Taylor doesn’t explicitly refer to what she was doing in Greenwich as prostitution, but she now allows that her primary motivation was, indeed, money. She and her host ended up in his bedroom, where he peeled off her bikini.
“I just wanted to get it over and done with as quickly as possible,” recalls Taylor, forcing out a nervous smile. “I just wanted to get out of that situation as safely as possible, pay off my debt, and move on.”
While she and her host hadn’t agreed to a set amount of money, on the drive back to the train station in Greenwich he handed her $350 in cash. She pocketed the envelope, seeing it as decent money for half a day’s work. But once on the train and no longer worried for her safety, she started to agonize over what she had just done.

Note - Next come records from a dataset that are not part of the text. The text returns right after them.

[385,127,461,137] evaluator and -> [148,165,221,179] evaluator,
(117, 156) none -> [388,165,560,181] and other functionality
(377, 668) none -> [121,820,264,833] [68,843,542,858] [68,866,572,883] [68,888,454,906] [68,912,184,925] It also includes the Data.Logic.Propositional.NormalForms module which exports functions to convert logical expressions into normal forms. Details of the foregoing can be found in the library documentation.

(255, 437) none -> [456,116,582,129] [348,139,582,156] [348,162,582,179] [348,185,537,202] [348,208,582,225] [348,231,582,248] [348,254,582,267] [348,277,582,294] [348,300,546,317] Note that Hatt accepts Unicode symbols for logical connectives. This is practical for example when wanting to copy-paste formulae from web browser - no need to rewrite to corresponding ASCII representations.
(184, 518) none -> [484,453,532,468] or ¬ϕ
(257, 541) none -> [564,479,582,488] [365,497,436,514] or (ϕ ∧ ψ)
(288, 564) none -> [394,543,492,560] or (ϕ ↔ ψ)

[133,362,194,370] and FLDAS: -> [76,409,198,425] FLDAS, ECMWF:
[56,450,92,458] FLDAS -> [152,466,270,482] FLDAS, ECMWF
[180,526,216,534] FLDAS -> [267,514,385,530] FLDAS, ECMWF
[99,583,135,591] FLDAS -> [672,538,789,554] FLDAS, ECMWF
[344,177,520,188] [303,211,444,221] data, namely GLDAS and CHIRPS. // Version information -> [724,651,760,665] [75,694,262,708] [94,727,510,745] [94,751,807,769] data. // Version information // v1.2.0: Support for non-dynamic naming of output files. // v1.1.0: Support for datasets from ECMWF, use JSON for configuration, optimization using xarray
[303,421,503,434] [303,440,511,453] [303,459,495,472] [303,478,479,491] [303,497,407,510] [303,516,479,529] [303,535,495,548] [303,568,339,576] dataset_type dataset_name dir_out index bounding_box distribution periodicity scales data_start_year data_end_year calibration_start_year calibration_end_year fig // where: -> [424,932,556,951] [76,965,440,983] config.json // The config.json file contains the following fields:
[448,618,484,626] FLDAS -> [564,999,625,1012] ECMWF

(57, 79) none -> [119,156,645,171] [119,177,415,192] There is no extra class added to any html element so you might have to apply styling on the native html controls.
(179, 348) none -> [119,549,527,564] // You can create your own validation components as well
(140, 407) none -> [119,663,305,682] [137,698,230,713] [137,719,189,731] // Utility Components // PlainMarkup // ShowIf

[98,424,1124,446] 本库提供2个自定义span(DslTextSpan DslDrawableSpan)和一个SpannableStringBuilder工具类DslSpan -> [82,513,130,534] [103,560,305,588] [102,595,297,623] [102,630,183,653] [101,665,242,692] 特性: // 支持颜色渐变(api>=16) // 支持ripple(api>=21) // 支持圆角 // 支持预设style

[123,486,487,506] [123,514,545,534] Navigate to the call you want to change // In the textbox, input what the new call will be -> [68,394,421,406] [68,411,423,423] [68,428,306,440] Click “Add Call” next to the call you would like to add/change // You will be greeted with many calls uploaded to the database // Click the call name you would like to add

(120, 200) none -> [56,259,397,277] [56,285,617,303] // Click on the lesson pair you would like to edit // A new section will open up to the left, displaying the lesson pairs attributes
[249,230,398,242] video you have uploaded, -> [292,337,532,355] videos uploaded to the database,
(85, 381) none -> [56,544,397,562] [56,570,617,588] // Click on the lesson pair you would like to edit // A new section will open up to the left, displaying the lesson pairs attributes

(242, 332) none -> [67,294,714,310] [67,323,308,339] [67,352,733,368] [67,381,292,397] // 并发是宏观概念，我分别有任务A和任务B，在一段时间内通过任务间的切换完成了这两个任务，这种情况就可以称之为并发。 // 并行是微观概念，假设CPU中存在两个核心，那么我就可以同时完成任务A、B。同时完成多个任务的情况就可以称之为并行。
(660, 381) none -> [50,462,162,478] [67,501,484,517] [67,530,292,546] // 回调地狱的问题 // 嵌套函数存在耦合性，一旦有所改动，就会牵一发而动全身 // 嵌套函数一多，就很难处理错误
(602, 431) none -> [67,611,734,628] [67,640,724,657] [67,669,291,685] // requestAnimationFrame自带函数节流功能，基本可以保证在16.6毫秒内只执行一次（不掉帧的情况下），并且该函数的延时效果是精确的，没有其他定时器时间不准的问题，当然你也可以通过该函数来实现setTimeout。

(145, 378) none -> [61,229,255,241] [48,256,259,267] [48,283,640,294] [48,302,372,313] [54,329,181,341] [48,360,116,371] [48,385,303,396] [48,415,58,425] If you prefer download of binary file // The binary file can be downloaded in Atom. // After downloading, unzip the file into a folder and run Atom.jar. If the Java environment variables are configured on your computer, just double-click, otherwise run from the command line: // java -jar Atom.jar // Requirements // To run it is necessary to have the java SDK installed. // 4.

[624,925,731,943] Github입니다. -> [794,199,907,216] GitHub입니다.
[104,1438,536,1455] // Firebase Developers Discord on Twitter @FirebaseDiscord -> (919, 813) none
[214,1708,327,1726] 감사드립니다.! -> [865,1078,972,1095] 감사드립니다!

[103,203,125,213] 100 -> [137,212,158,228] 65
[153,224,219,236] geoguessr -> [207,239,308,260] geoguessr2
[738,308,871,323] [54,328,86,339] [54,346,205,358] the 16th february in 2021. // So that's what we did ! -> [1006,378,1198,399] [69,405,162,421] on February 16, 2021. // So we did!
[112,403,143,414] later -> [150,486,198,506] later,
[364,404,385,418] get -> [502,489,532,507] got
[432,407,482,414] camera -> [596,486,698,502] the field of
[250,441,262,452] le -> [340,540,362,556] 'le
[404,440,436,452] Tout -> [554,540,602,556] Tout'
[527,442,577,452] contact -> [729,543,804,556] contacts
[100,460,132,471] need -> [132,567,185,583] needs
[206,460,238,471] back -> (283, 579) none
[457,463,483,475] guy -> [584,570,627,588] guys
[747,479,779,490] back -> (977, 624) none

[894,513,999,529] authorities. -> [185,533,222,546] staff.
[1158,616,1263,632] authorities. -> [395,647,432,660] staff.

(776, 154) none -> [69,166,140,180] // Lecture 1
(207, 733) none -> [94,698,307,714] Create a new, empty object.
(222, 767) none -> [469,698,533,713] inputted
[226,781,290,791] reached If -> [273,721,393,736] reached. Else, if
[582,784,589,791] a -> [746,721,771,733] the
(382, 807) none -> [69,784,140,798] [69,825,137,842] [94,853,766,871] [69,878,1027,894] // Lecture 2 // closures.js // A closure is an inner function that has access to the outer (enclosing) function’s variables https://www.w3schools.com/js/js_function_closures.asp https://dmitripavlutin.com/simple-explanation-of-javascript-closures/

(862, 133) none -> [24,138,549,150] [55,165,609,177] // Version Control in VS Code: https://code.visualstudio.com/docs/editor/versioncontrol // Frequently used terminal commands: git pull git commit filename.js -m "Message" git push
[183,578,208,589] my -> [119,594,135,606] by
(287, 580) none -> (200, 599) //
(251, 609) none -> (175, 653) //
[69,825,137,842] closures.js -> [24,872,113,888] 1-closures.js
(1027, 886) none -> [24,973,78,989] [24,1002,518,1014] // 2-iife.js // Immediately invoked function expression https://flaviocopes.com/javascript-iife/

“I never thought it would come to this. I got on the train and I felt dirty. I mean, I had just gotten money for having sex,” says Taylor, who never heard from the guy in Greenwich again. “I guess I accomplished what I needed to do. I needed the money for school. I just did what needed to be done.”
And she’s still doing what needs to be done. With tuition due in September to pay for her last semester of college, Taylor’s back on the hunt for other, more lucrative online hookups.
WHO ARE THESE GUYS?
“It’s a very expensive job,” says Jack, a 70-year-old sugar daddy, who describes himself as a “humanitarian” interested in helping young women in financial need. Jack isn’t the name that appears on his American Express black card, but an identity he uses when shopping online for companionship and sex.
Jack says he meets up twice a week with a young woman from Seeking Arrangement. He typically forks over about $500 a night — and that’s not including lavish dinners at Daniel or shopping excursions on Madison Avenue.
“Unlike a traditional escort service, I was surprised to find such an educated, smart population,” says Jack, during cocktail hour recently at the Ritz-Carlton in Manhattan. He said he lives next door in a penthouse apartment overlooking Central Park South and pays $22,000 a month in rent.
In his profile on Seeking Arrangement, Jack describes himself as a 67-year-old with a bachelor’s degree. Prior to retiring, the divorced Charleston, S.C., native says he founded four financial services companies. But after taking a big hit in the financial crisis and being forced to downsize, Jack says he had to part ways with his private jet due to what he describes as “reduced circumstances.” On the site, he lists his annual income as $1 million and his net worth as something between $50 and $100 million.
While sugar babies can create profiles on Seeking Arrangement free of charge and a regular sugar daddy membership costs $50 each month, Jack pays $2,400 a year to belong to the Diamond Club. For a sugar daddy willing to pay up, the site says it verifies his identity, annual income, and net worth and then ensures his profile gets the most traction by continually allowing it to pop up in the top tier of search results.
Educated, debt-ridden 20-somethings happen to be an age demographic that intersects nicely with Jack’s preferences. “I only go out with girls 25 and under,” says Jack, whose thick head of white hair and bushy eyebrows form a halo around a red, flushed face. “But I can’t walk into a bar and go up to a 25-year-old. They’d think I’m a pervert. So, this is how I go about meeting them.”
As he continues, he repeatedly glances over his shoulder to make sure no one is listening.
“Most of these young women have debt from school,” says Jack, who finds most young women also carry an average of $8,000 in credit-card debt. “I guess I like the college girls more because I think of their student debt as good debt. At least it seems like I’m helping them out, like I’m helping them to get a better life.”